Impetigo herpetiformis: Acute onset with severe impairment of the general condition, with a pronounced feeling of illness, fever, chills, possibly diarrhoea. Bending exanthema with highly red, extensive erythema and plaques and pustules. Laboratory: dysproteinemia; leucocytosis; neutrophilia; iron deficiency with anemia; decreased serum calcium; significantly accelerated SPA; CRP is elevated.

External therapy
This section has been translated automatically.

  • Refatting local therapy with urea-containing preparations (unproblematic during pregnancy)
  • First, experiment with bland-free Lotio alba, ethanolic zinc oxide shaking mixture.
  • Cool showers, "cool packs" or moist compresses, e.g. with 0.9% NaCL solution, also have a soothing effect.
  • Polidocanol-containing lotions or creams (e.g. Optiderm®), shaking mixtures or gels provide relief. Especially the gel base has a pleasant, cooling and itch-relieving accompanying effect.
  • Light therapy (UVB) can be helpful in addition.

Internal therapy
This section has been translated automatically.

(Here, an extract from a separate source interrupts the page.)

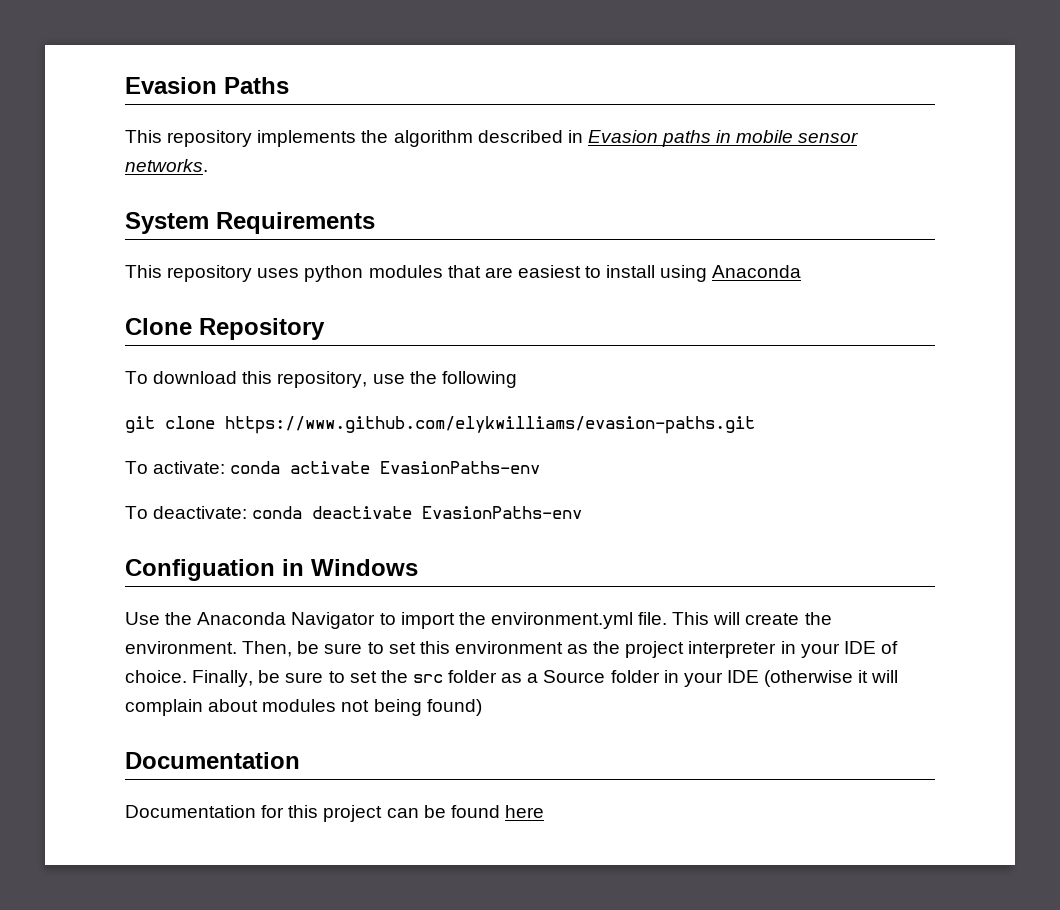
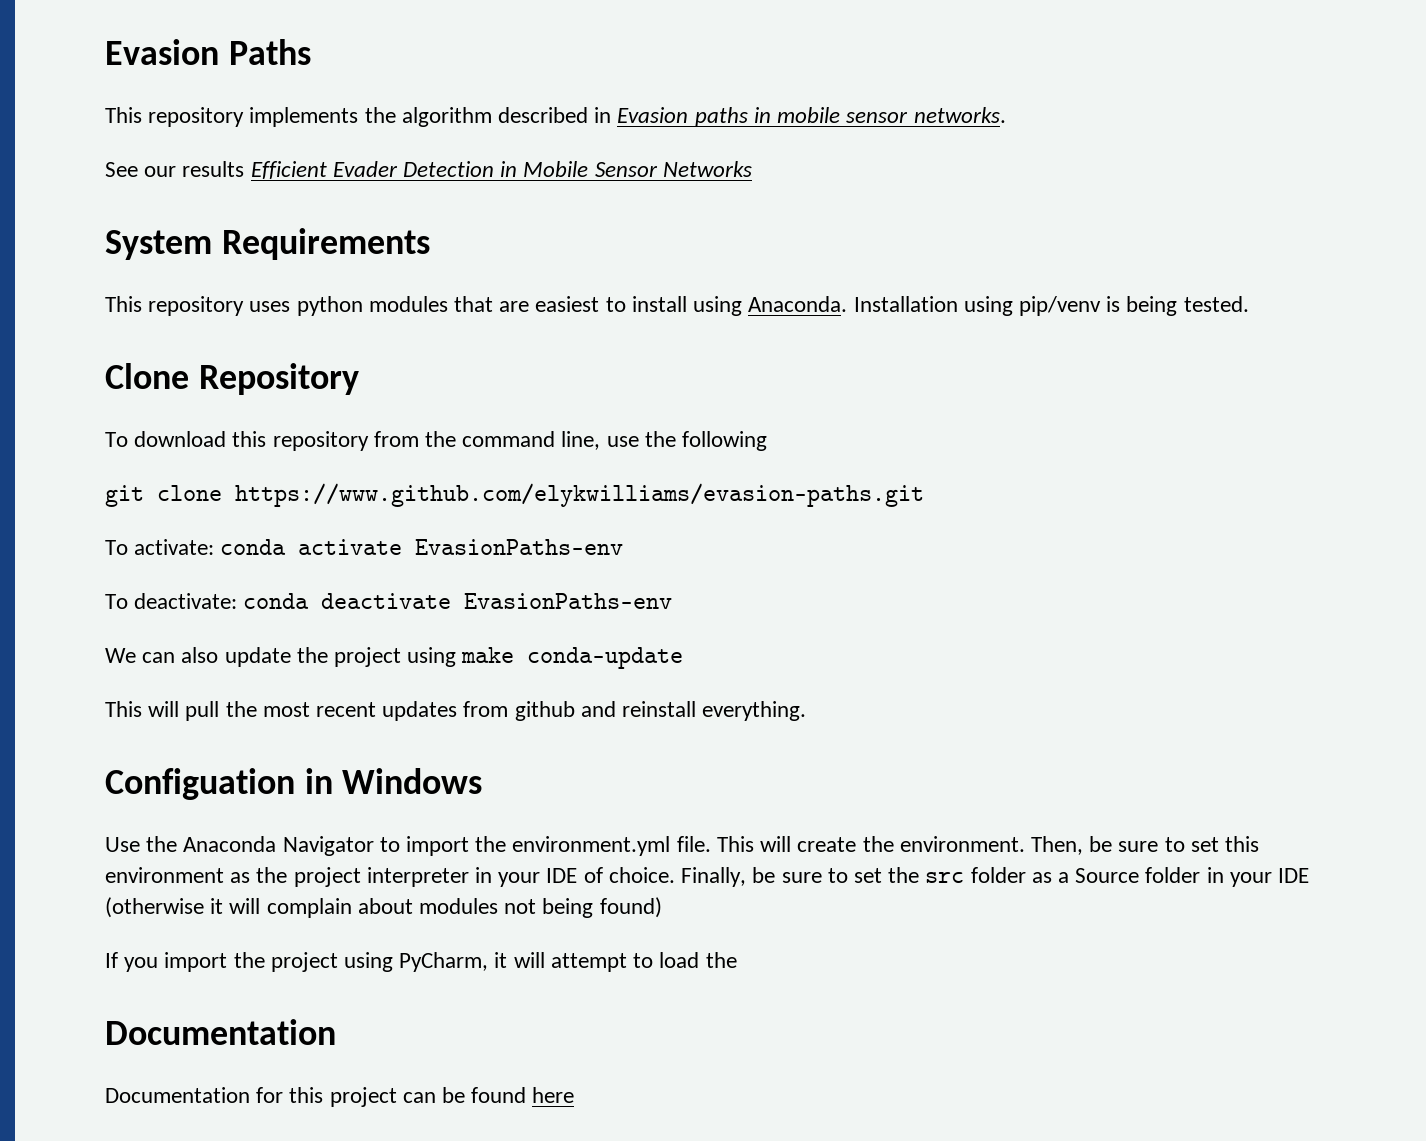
(208, 165) none -> [105,161,752,179] // See our results Efficient Evader Detection in Mobile Sensor Networks
[712,265,802,278] Anaconda -> [748,296,1249,316] Anaconda. Installation using pip/venv is being tested.
[277,371,368,388] repository, -> [272,431,601,451] repository from the command line,
(583, 512) none -> [105,647,684,669] [105,701,807,721] // We can also update the project using make conda-update // This will pull the most recent updates from github and reinstall everything.
(482, 707) none -> [105,952,737,972] // If you import the project using PyCharm, it will attempt to load the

  • For severe and intolerable itching with considerable sleep disturbances glucocorticoids such as prednisone (e.g. Decortin) as short-term therapy (4 weeks). Initial: 0.5-2.0 mg/kg bw/day; continuing: 0.1-0.5 mg/kg bw/day; gradual dose reduction according to clinical findings.
  • The administration of antihistamines during pregnancy is assessed differently in the literature. However, at the most, 1st generation preparations such as clemastine (e.g. Tavegil 2 times/day 1 tbl. p.o. or 2 times/day 1 amp. i.v.); Dimetinden (e.g. Fenistil) or Hydroxyzin (e.g. Atarax 1-3 tbl./day) come into question.

Progression/forecast
This section has been translated automatically.

Good prognosis with rapid response to local therapy. Significant improvement even during pregnancy. Recurrences are frequent in subsequent pregnancies.

No impairment of the fetus known.

Note(s)
This section has been translated automatically.

In case of bacterial superinfection, beta-lactam antibiotics and macrolides as well as acyclovir can be used systemically during the entire pregnancy.

Literature
This section has been translated automatically.

  1. Ambros-Rudolph CM (2006) Dermatoses of pregnancy. J Dtsch Dermatol Ges 4: 748-759
  2. Ambros-Rudolph CM (2010) Specific pregnancy dermatoses. Dermatologist 61: 1014-1020
  3. Roth MM et al (2016) Prurigo, pruritic folliculitis, and atopic eruption of pregnancy: Facts andcontroversies
    .Clin Dermatol 34:392-400.

Incoming links (1)

Pregnancy prurigo;

Disclaimer

Please ask your physician for a reliable diagnosis. This website is only meant as a reference.